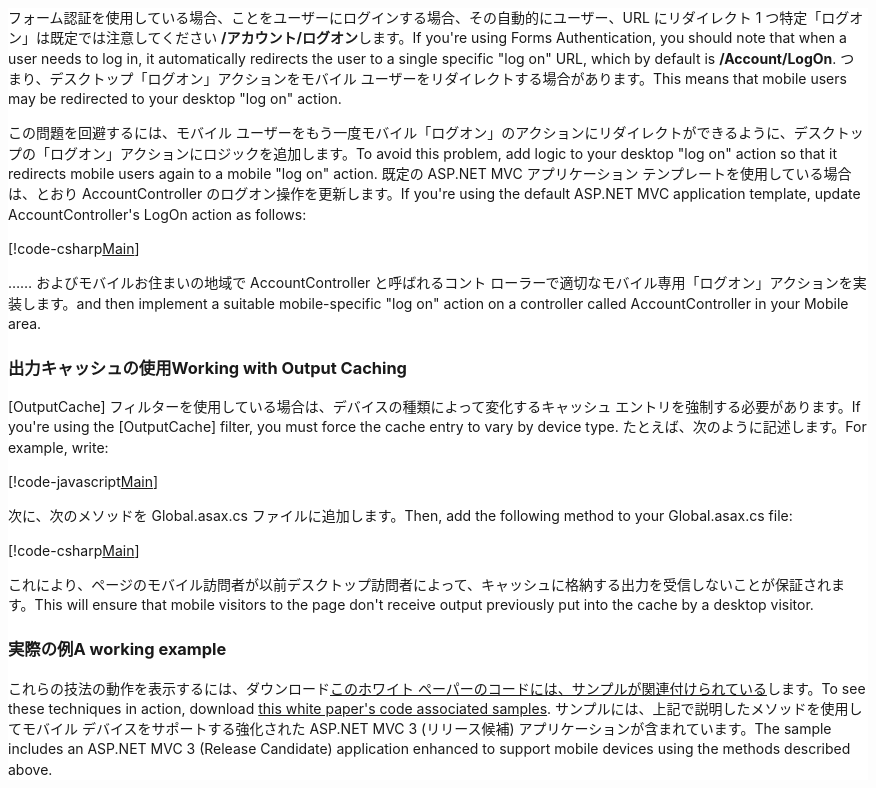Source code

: <span data-ttu-id="b4f0c-309">フォーム認証を使用している場合、ことをユーザーにログインする場合、その自動的にユーザー、URL にリダイレクト 1 つ特定「ログオン」は既定では注意してください **/アカウント/ログオン**します。</span><span class="sxs-lookup"><span data-stu-id="b4f0c-309">If you're using Forms Authentication, you should note that when a user needs to log in, it automatically redirects the user to a single specific "log on" URL, which by default is **/Account/LogOn**.</span></span> <span data-ttu-id="b4f0c-310">つまり、デスクトップ「ログオン」アクションをモバイル ユーザーをリダイレクトする場合があります。</span><span class="sxs-lookup"><span data-stu-id="b4f0c-310">This means that mobile users may be redirected to your desktop "log on" action.</span></span>

<span data-ttu-id="b4f0c-311">この問題を回避するには、モバイル ユーザーをもう一度モバイル「ログオン」のアクションにリダイレクトができるように、デスクトップの「ログオン」アクションにロジックを追加します。</span><span class="sxs-lookup"><span data-stu-id="b4f0c-311">To avoid this problem, add logic to your desktop "log on" action so that it redirects mobile users again to a mobile "log on" action.</span></span> <span data-ttu-id="b4f0c-312">既定の ASP.NET MVC アプリケーション テンプレートを使用している場合は、とおり AccountController のログオン操作を更新します。</span><span class="sxs-lookup"><span data-stu-id="b4f0c-312">If you're using the default ASP.NET MVC application template, update AccountController's LogOn action as follows:</span></span>

[!code-csharp[Main](add-mobile-pages-to-your-aspnet-web-forms-mvc-application/samples/sample12.cs)]

<span data-ttu-id="b4f0c-313">…</span><span class="sxs-lookup"><span data-stu-id="b4f0c-313">…</span></span> <span data-ttu-id="b4f0c-314">およびモバイルお住まいの地域で AccountController と呼ばれるコント ローラーで適切なモバイル専用「ログオン」アクションを実装します。</span><span class="sxs-lookup"><span data-stu-id="b4f0c-314">and then implement a suitable mobile-specific "log on" action on a controller called AccountController in your Mobile area.</span></span>

### <a name="working-with-output-caching"></a><span data-ttu-id="b4f0c-315">出力キャッシュの使用</span><span class="sxs-lookup"><span data-stu-id="b4f0c-315">Working with Output Caching</span></span>

<span data-ttu-id="b4f0c-316">[OutputCache] フィルターを使用している場合は、デバイスの種類によって変化するキャッシュ エントリを強制する必要があります。</span><span class="sxs-lookup"><span data-stu-id="b4f0c-316">If you're using the [OutputCache] filter, you must force the cache entry to vary by device type.</span></span> <span data-ttu-id="b4f0c-317">たとえば、次のように記述します。</span><span class="sxs-lookup"><span data-stu-id="b4f0c-317">For example, write:</span></span>

[!code-javascript[Main](add-mobile-pages-to-your-aspnet-web-forms-mvc-application/samples/sample13.js)]

<span data-ttu-id="b4f0c-318">次に、次のメソッドを Global.asax.cs ファイルに追加します。</span><span class="sxs-lookup"><span data-stu-id="b4f0c-318">Then, add the following method to your Global.asax.cs file:</span></span>

[!code-csharp[Main](add-mobile-pages-to-your-aspnet-web-forms-mvc-application/samples/sample14.cs)]

<span data-ttu-id="b4f0c-319">これにより、ページのモバイル訪問者が以前デスクトップ訪問者によって、キャッシュに格納する出力を受信しないことが保証されます。</span><span class="sxs-lookup"><span data-stu-id="b4f0c-319">This will ensure that mobile visitors to the page don't receive output previously put into the cache by a desktop visitor.</span></span>

### <a name="a-working-example"></a><span data-ttu-id="b4f0c-320">実際の例</span><span class="sxs-lookup"><span data-stu-id="b4f0c-320">A working example</span></span>

<span data-ttu-id="b4f0c-321">これらの技法の動作を表示するには、ダウンロード[このホワイト ペーパーのコードには、サンプルが関連付けられている](https://docs.microsoft.com/aspnet/mobile/overview)します。</span><span class="sxs-lookup"><span data-stu-id="b4f0c-321">To see these techniques in action, download [this white paper's code associated samples](https://docs.microsoft.com/aspnet/mobile/overview).</span></span> <span data-ttu-id="b4f0c-322">サンプルには、上記で説明したメソッドを使用してモバイル デバイスをサポートする強化された ASP.NET MVC 3 (リリース候補) アプリケーションが含まれています。</span><span class="sxs-lookup"><span data-stu-id="b4f0c-322">The sample includes an ASP.NET MVC 3 (Release Candidate) application enhanced to support mobile devices using the methods described above.</span></span>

========================================

**WHAT YOU NEED TO DO**
Give the lines again word for word, from the start of the records to the line holding "にリダイレクト 1 つ特定「ログオン」は既定では注意してください", both included, and leave out any picture.

**EXERCISE SOLUTION**
Source code

: <span data-ttu-id="b4f0c-309">フォーム認証を使用している場合、ことをユーザーにログインする場合、その自動的にユーザー、URL にリダイレクト 1 つ特定「ログオン」は既定では注意してください **/アカウント/ログオン**します。</span><span class="sxs-lookup"><span data-stu-id="b4f0c-309">If you're using Forms Authentication, you should note that when a user needs to log in, it automatically redirects the user to a single specific "log on" URL, which by default is **/Account/LogOn**.</span></span> <span data-ttu-id="b4f0c-310">つまり、デスクトップ「ログオン」アクションをモバイル ユーザーをリダイレクトする場合があります。</span><span class="sxs-lookup"><span data-stu-id="b4f0c-310">This means that mobile users may be redirected to your desktop "log on" action.</span></span>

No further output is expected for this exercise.